Segment Open

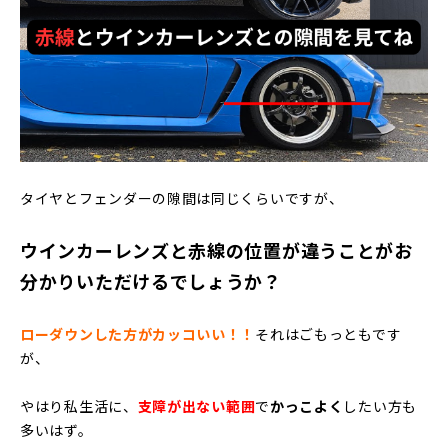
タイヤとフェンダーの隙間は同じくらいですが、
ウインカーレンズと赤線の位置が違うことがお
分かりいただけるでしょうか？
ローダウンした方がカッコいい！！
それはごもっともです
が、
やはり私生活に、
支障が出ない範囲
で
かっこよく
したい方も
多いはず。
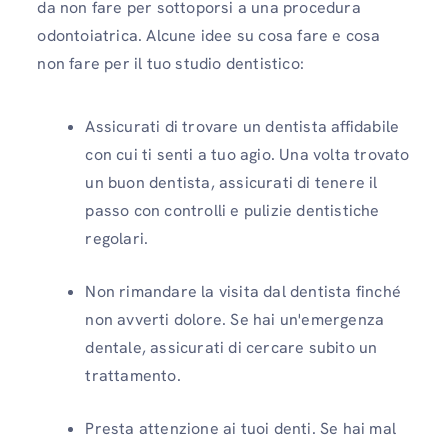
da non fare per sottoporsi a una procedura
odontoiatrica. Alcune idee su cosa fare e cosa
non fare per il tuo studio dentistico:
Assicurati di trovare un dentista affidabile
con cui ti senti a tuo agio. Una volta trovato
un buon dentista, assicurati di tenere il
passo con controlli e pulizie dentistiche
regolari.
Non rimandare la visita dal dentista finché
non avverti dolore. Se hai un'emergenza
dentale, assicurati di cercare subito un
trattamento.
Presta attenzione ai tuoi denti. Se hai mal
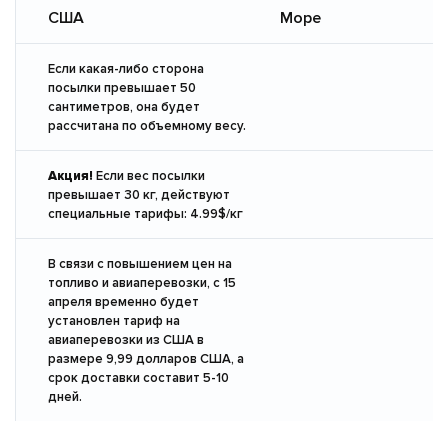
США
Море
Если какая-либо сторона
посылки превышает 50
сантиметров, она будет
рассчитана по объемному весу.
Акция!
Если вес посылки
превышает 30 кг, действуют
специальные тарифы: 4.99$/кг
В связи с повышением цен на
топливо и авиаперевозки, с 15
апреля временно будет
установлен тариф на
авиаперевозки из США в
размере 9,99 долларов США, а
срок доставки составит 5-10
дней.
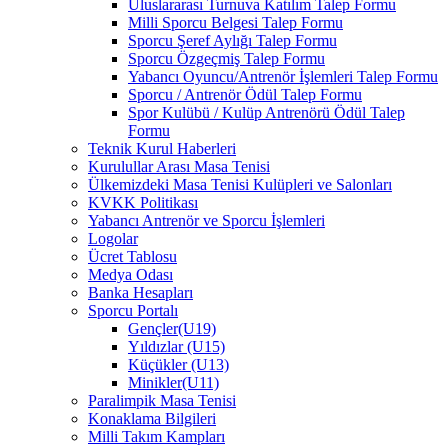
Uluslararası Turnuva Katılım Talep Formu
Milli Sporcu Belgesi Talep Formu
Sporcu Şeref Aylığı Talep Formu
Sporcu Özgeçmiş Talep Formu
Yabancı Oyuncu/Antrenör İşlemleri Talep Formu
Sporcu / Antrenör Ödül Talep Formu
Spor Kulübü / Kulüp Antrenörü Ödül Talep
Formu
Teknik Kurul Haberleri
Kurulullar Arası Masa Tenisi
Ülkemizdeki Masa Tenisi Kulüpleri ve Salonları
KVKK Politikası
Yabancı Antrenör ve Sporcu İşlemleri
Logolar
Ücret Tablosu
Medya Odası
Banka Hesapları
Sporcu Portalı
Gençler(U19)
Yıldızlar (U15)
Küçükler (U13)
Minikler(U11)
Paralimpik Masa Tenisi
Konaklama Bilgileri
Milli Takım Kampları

Segment Closed
Segment Open

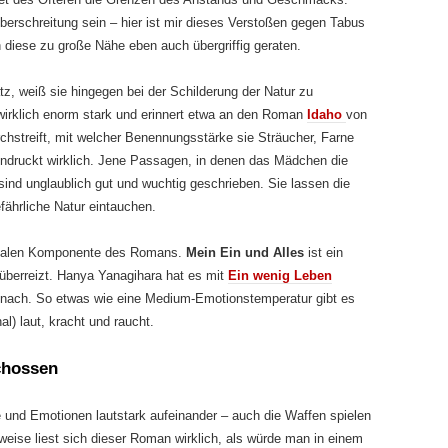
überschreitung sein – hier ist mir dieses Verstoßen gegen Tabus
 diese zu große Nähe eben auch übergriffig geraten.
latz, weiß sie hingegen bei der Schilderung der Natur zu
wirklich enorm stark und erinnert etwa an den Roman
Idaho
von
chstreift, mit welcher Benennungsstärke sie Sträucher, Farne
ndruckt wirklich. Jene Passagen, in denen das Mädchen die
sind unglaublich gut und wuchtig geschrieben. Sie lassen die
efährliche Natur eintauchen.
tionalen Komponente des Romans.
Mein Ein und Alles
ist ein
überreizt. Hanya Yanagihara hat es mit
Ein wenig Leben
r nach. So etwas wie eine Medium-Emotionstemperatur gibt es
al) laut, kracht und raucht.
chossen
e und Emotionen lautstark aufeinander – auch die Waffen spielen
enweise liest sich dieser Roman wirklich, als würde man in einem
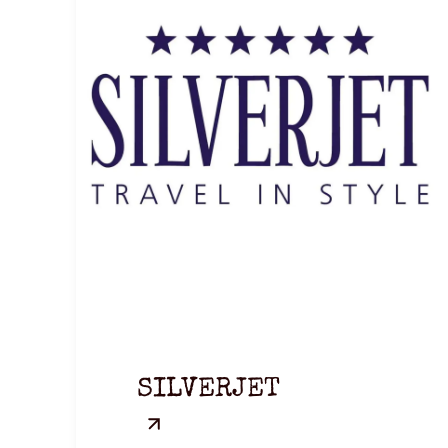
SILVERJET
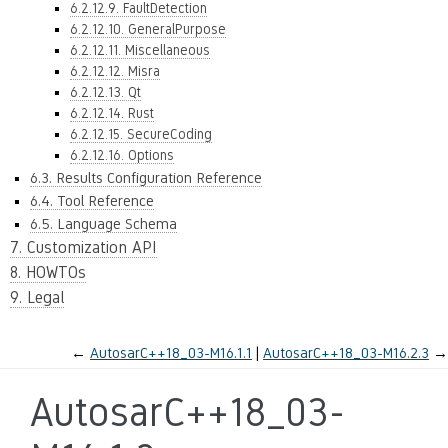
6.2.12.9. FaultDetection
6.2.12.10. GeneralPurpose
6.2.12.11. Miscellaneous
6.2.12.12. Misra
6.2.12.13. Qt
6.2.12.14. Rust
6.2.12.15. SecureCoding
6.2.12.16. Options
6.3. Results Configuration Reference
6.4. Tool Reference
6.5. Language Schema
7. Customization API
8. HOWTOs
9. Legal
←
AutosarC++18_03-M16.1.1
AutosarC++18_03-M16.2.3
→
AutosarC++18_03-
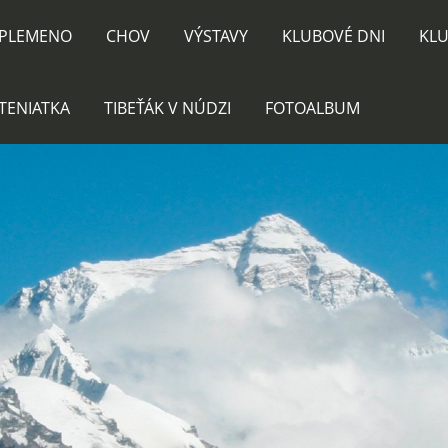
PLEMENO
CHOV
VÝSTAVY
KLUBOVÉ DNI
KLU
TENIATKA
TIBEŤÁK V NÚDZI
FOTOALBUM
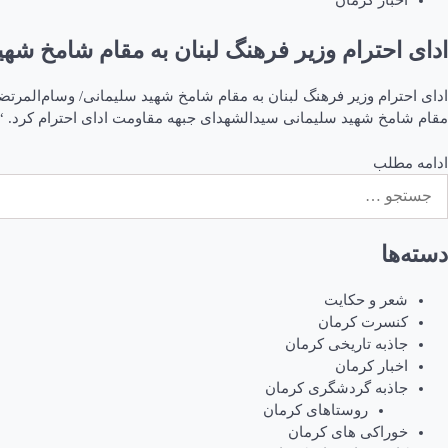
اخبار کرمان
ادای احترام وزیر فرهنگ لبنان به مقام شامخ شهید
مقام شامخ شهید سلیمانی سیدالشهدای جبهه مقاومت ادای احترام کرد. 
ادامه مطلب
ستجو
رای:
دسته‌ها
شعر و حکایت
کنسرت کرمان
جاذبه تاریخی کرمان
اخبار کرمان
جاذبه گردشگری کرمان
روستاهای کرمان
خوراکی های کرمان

Segment Closed
Segment Open

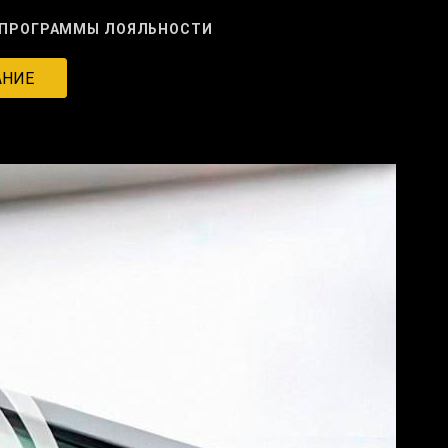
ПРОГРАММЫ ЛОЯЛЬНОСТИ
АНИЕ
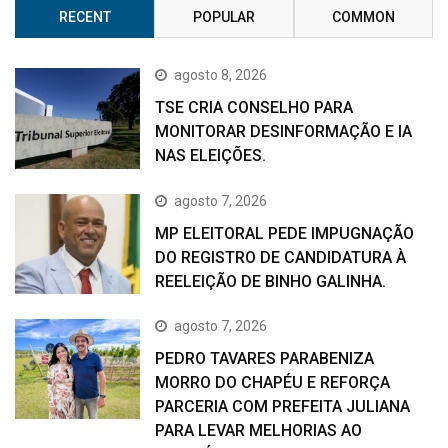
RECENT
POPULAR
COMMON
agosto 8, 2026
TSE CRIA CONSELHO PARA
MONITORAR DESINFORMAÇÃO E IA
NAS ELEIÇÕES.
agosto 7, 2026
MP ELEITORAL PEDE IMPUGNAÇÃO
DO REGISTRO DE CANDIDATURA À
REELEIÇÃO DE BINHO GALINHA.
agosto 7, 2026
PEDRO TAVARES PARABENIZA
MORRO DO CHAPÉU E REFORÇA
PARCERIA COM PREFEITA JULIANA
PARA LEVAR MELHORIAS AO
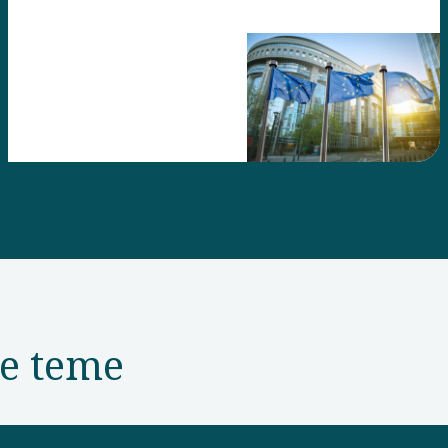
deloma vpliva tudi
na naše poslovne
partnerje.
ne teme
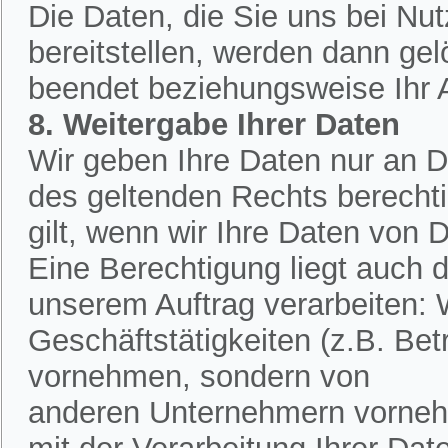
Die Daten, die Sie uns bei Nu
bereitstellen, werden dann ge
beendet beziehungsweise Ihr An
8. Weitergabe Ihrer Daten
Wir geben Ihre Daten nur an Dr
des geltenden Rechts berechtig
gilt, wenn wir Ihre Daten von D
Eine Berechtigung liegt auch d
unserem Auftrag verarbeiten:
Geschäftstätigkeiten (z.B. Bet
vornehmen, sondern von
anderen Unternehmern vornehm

Segment Closed

**Task requirements:** Can you gather every line in the records that contains the word "کرمان" and list those lines?

**Written response:**
اخبار کرمان
کنسرت کرمان
جاذبه تاریخی کرمان
اخبار کرمان
جاذبه گردشگری کرمان
روستاهای کرمان
خوراکی های کرمان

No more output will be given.